Vi siete messi alla ricerca della casa dei vostri sogni, avete stabilito il budget che avete a disposizione e avete anche steso una scaletta delle cose da fare e dei relativi tempi… ma siete sicuri di aver previsto proprio tutto? Una voce che a volte rischia di passare in secondo piano quando ci si accinge a comprare casa è il calcolo delle spese notarili per l’acquisto della prima casa, che differiscono (a nostro favore!) rispetto a quelle previste ad esempio per la seconda casa. Si tratta in realtà di una voce di cui è invece bene tenere conto, in quanto può anche essere abbastanza onerosa, soprattutto se – come spesso avviene – dovremo versare al Notaio anche tasse e imposte, che naturalmente fanno salire il conto finale.

Il calcolo delle spese notarili per l’acquisto della prima casa: di cosa dobbiamo tenere conto

Il calcolo delle spese notarili per l’acquisto della prima casa deve tenere conto di diverse voci: una sicuramente da non sottovalutare è quella relativa all’imposta di registro: si tratta di una tassa che, grazie alle agevolazioni per l’abitazione principale, è dovuta nella misura del 2% del valore catastale dell’immobile. Situazione diversa per la seconda casa, per la quale questa tassa arriverebbe al 9%, ma non è il nostro caso. Questa tassa viene riscossa direttamente dal Notaio (in quanto sostituto d’imposta) che a sua volta provvederà a versarla a nostro nome allo Stato.

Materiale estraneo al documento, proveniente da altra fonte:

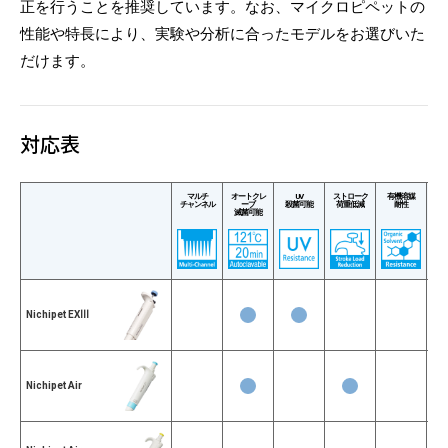
正を行うことを推奨しています。なお、マイクロピペットの
性能や特長により、実験や分析に合ったモデルをお選びいた
だけます。
対応表
マルチ
オートクレ
UV
ストローク
有機溶媒
5
チャンネル
ーブ
殺菌可能
荷重低減
耐性
滅菌可能
Nichipet EXⅢ
Nichipet Air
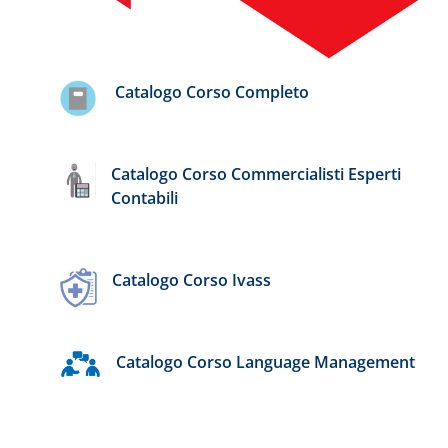
Catalogo Corso Completo
Catalogo Corso Commercialisti Esperti
Contabili
Catalogo Corso Ivass
Catalogo Corso Language Management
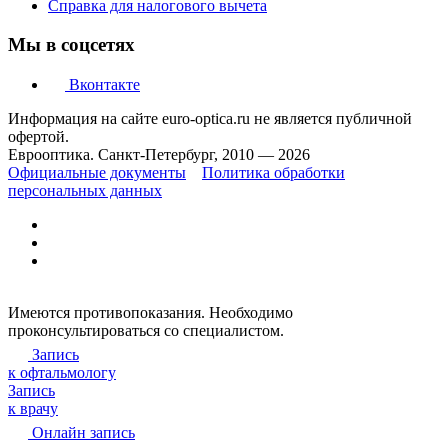
Справка для налогового вычета
Мы в соцсетях
Вконтакте
Информация на сайте euro-optica.ru не является публичной
офертой.
Еврооптика. Санкт-Петербург, 2010 — 2026
Официальные документы
Политика обработки
персональных данных
Имеются противопоказания. Необходимо
проконсультироваться со специалистом.
Запись
к офтальмологу
Запись
к врачу
Онлайн запись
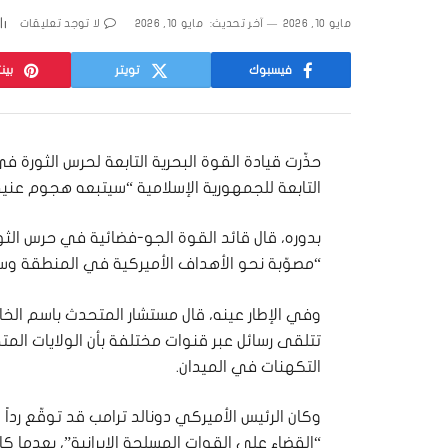
مايو 10, 2026
آخر تحديث:
مايو 10, 2026
لا توجد تعليقات
فيسبوك
تويتر
بين
حذّرت قيادة القوة البحرية التابعة لحرس الثورة في
التابعة للجمهورية الإسلامية “سيتبعه هجوم عني
بدوره، قال قائد القوة الجو-فضائية في حرس ال
“مصوّبة نحو الأهداف الأميركية في المنطقة وسفن 
وفي الإطار عينه، قال مستشار المتحدث باسم الخار
تتلقى رسائل عبر قنوات مختلفة بأن الولايات المتحد
التكهنات في الميدان.
وكان الرئيس الأميركي دونالد ترامب قد توقّع رداً إيرا
“القضاء على القوات المسلحة الإيرانية”، بعدما ك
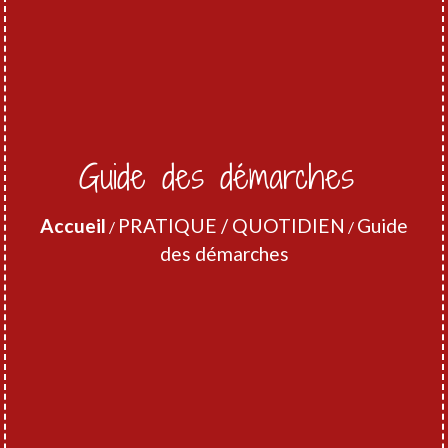
Guide des démarches
Accueil
PRATIQUE / QUOTIDIEN
Guide
/
/
des démarches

Non si tratta naturalmente dell’unica spesa che dovremo sostenere, ma ci siamo sentiti di nominarla per prima da una parte perché – a seconda del valore della casa – può rappresentare una voce abbastanza importante, dall’altra perché si tratta naturalmente di un costo fisso che non varia a seconda del Notaio cui decidiamo di rivolgerci, a differenza di altre voci. Così come non varieranno l’imposta ipotecaria e l’imposta catastale, del valore di 50€ ciascuna.

Abbiamo detto che di norma è dovuto il pagamento dell’imposta di registro, ma vi è un caso in cui questa situazione cambia ed è quando compriamo casa da un’impresa che abbia terminato i lavori di costruzione o di ristrutturazione da più di cinque anni. In questo caso il calcolo delle spese notarili sarà per l’acquisto della prima casa sarà ben diverso, in quanto dovremo pagare al Notaio solo l’imposta di registro, l’imposta catastale e l’imposta ipotecaria del valore di 200€ ciascuna. Di contro, però, dovremo pagare all’impresa l’IVA (che nell’altro caso non era dovuta) nella misura del 4% del prezzo di vendita della casa (10% per la seconda casa).

Calcolo delle spese notarili per l’acquisto della prima casa: le voci variabili

Se, come abbiamo visto, nel calcolo delle spese notarili per l’acquisto della prima casa è abbastanza facile risalire a quanto ammonteranno tasse e imposte (è sufficiente avere sotto mano il valore catastale nel caso si debba pagare l’imposta di registro o il costo della casa nel caso in cui si debba pagare l’IVA) in quanto si tratta di cifre stabilite per legge (a proposito, le normative possono sempre cambiare, quindi è sempre meglio accertarsi che non siano intervenuti cambiamenti), c’è tutta una serie di altre voci che invece sono molto più variabili. Si tratta come si può intuire ad esempio della parcella del Notaio stesso e dei contributi che chiede per le diverse mansioni, dalla stesura dell’atto alla sua conservazione. Queste spese non possono essere predeterminate in quanto non esistono (o meglio, non esistono più) tariffe notarili cui rifarsi: quindi non ci resta che chiedere un preventivo e accertarsi delle cifre che ci verranno richieste.